_TASK STATEMENT_
Copy every line of the records below, character for character, leaving nothing out.

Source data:
— START —

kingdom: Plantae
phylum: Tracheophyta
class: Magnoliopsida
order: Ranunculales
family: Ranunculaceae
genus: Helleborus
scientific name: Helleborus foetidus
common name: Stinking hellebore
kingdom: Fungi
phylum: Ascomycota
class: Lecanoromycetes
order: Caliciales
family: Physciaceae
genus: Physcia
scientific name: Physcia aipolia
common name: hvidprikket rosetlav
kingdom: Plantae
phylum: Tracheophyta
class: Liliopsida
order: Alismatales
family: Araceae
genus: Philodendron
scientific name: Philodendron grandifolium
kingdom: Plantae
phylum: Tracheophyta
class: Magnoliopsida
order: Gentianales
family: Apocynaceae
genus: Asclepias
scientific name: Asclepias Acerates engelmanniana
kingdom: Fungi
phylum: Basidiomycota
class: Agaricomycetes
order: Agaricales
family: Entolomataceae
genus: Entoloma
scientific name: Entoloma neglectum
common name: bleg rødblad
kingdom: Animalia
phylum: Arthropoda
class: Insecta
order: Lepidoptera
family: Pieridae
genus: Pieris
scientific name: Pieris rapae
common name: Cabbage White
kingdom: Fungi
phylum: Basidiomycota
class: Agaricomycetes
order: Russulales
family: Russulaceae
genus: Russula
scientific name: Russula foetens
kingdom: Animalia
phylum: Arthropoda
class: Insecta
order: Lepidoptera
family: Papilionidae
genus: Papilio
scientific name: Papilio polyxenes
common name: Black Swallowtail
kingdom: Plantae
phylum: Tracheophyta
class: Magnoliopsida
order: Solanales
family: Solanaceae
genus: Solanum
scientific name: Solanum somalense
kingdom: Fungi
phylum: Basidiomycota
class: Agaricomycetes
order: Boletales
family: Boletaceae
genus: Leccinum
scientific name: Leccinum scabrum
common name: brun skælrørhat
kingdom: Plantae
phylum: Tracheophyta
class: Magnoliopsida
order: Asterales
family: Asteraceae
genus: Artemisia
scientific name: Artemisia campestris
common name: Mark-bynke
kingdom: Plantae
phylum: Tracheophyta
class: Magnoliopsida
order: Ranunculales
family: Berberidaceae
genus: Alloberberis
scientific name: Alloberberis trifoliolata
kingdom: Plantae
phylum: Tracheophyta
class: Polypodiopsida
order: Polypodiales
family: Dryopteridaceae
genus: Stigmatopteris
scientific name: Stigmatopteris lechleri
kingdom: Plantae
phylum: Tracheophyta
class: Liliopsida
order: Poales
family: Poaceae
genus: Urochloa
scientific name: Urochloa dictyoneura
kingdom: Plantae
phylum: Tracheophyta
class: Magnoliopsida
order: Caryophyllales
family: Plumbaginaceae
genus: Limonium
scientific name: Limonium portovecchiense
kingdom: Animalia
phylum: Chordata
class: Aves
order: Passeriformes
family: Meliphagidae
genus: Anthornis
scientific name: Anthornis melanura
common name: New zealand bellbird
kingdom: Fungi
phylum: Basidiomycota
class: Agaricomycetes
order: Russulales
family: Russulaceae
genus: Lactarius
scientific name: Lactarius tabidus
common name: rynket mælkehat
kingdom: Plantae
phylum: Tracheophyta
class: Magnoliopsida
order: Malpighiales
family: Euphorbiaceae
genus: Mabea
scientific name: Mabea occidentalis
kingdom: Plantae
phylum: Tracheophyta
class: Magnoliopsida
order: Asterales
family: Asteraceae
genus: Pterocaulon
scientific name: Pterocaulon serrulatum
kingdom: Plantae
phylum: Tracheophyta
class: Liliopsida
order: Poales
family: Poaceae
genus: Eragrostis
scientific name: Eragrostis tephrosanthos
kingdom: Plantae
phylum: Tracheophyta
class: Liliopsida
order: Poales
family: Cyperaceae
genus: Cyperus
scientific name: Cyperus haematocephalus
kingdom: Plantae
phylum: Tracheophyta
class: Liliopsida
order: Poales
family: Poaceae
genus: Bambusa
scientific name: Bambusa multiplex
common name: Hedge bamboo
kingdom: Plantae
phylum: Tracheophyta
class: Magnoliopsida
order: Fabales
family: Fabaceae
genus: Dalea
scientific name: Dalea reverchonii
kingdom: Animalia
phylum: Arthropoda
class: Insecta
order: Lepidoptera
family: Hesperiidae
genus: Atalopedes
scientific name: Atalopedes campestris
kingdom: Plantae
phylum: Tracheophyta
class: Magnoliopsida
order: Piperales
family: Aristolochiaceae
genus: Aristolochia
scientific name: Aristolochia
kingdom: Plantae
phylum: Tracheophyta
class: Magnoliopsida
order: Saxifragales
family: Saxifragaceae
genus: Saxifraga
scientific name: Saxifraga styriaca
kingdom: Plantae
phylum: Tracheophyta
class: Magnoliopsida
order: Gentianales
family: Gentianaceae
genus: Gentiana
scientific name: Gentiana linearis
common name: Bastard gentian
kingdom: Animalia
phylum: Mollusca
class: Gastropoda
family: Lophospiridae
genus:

— END —

_OUTPUT_
kingdom: Plantae
phylum: Tracheophyta
class: Magnoliopsida
order: Ranunculales
family: Ranunculaceae
genus: Helleborus
scientific name: Helleborus foetidus
common name: Stinking hellebore
kingdom: Fungi
phylum: Ascomycota
class: Lecanoromycetes
order: Caliciales
family: Physciaceae
genus: Physcia
scientific name: Physcia aipolia
common name: hvidprikket rosetlav
kingdom: Plantae
phylum: Tracheophyta
class: Liliopsida
order: Alismatales
family: Araceae
genus: Philodendron
scientific name: Philodendron grandifolium
kingdom: Plantae
phylum: Tracheophyta
class: Magnoliopsida
order: Gentianales
family: Apocynaceae
genus: Asclepias
scientific name: Asclepias Acerates engelmanniana
kingdom: Fungi
phylum: Basidiomycota
class: Agaricomycetes
order: Agaricales
family: Entolomataceae
genus: Entoloma
scientific name: Entoloma neglectum
common name: bleg rødblad
kingdom: Animalia
phylum: Arthropoda
class: Insecta
order: Lepidoptera
family: Pieridae
genus: Pieris
scientific name: Pieris rapae
common name: Cabbage White
kingdom: Fungi
phylum: Basidiomycota
class: Agaricomycetes
order: Russulales
family: Russulaceae
genus: Russula
scientific name: Russula foetens
kingdom: Animalia
phylum: Arthropoda
class: Insecta
order: Lepidoptera
family: Papilionidae
genus: Papilio
scientific name: Papilio polyxenes
common name: Black Swallowtail
kingdom: Plantae
phylum: Tracheophyta
class: Magnoliopsida
order: Solanales
family: Solanaceae
genus: Solanum
scientific name: Solanum somalense
kingdom: Fungi
phylum: Basidiomycota
class: Agaricomycetes
order: Boletales
family: Boletaceae
genus: Leccinum
scientific name: Leccinum scabrum
common name: brun skælrørhat
kingdom: Plantae
phylum: Tracheophyta
class: Magnoliopsida
order: Asterales
family: Asteraceae
genus: Artemisia
scientific name: Artemisia campestris
common name: Mark-bynke
kingdom: Plantae
phylum: Tracheophyta
class: Magnoliopsida
order: Ranunculales
family: Berberidaceae
genus: Alloberberis
scientific name: Alloberberis trifoliolata
kingdom: Plantae
phylum: Tracheophyta
class: Polypodiopsida
order: Polypodiales
family: Dryopteridaceae
genus: Stigmatopteris
scientific name: Stigmatopteris lechleri
kingdom: Plantae
phylum: Tracheophyta
class: Liliopsida
order: Poales
family: Poaceae
genus: Urochloa
scientific name: Urochloa dictyoneura
kingdom: Plantae
phylum: Tracheophyta
class: Magnoliopsida
order: Caryophyllales
family: Plumbaginaceae
genus: Limonium
scientific name: Limonium portovecchiense
kingdom: Animalia
phylum: Chordata
class: Aves
order: Passeriformes
family: Meliphagidae
genus: Anthornis
scientific name: Anthornis melanura
common name: New zealand bellbird
kingdom: Fungi
phylum: Basidiomycota
class: Agaricomycetes
order: Russulales
family: Russulaceae
genus: Lactarius
scientific name: Lactarius tabidus
common name: rynket mælkehat
kingdom: Plantae
phylum: Tracheophyta
class: Magnoliopsida
order: Malpighiales
family: Euphorbiaceae
genus: Mabea
scientific name: Mabea occidentalis
kingdom: Plantae
phylum: Tracheophyta
class: Magnoliopsida
order: Asterales
family: Asteraceae
genus: Pterocaulon
scientific name: Pterocaulon serrulatum
kingdom: Plantae
phylum: Tracheophyta
class: Liliopsida
order: Poales
family: Poaceae
genus: Eragrostis
scientific name: Eragrostis tephrosanthos
kingdom: Plantae
phylum: Tracheophyta
class: Liliopsida
order: Poales
family: Cyperaceae
genus: Cyperus
scientific name: Cyperus haematocephalus
kingdom: Plantae
phylum: Tracheophyta
class: Liliopsida
order: Poales
family: Poaceae
genus: Bambusa
scientific name: Bambusa multiplex
common name: Hedge bamboo
kingdom: Plantae
phylum: Tracheophyta
class: Magnoliopsida
order: Fabales
family: Fabaceae
genus: Dalea
scientific name: Dalea reverchonii
kingdom: Animalia
phylum: Arthropoda
class: Insecta
order: Lepidoptera
family: Hesperiidae
genus: Atalopedes
scientific name: Atalopedes campestris
kingdom: Plantae
phylum: Tracheophyta
class: Magnoliopsida
order: Piperales
family: Aristolochiaceae
genus: Aristolochia
scientific name: Aristolochia
kingdom: Plantae
phylum: Tracheophyta
class: Magnoliopsida
order: Saxifragales
family: Saxifragaceae
genus: Saxifraga
scientific name: Saxifraga styriaca
kingdom: Plantae
phylum: Tracheophyta
class: Magnoliopsida
order: Gentianales
family: Gentianaceae
genus: Gentiana
scientific name: Gentiana linearis
common name: Bastard gentian
kingdom: Animalia
phylum: Mollusca
class: Gastropoda
family: Lophospiridae
genus:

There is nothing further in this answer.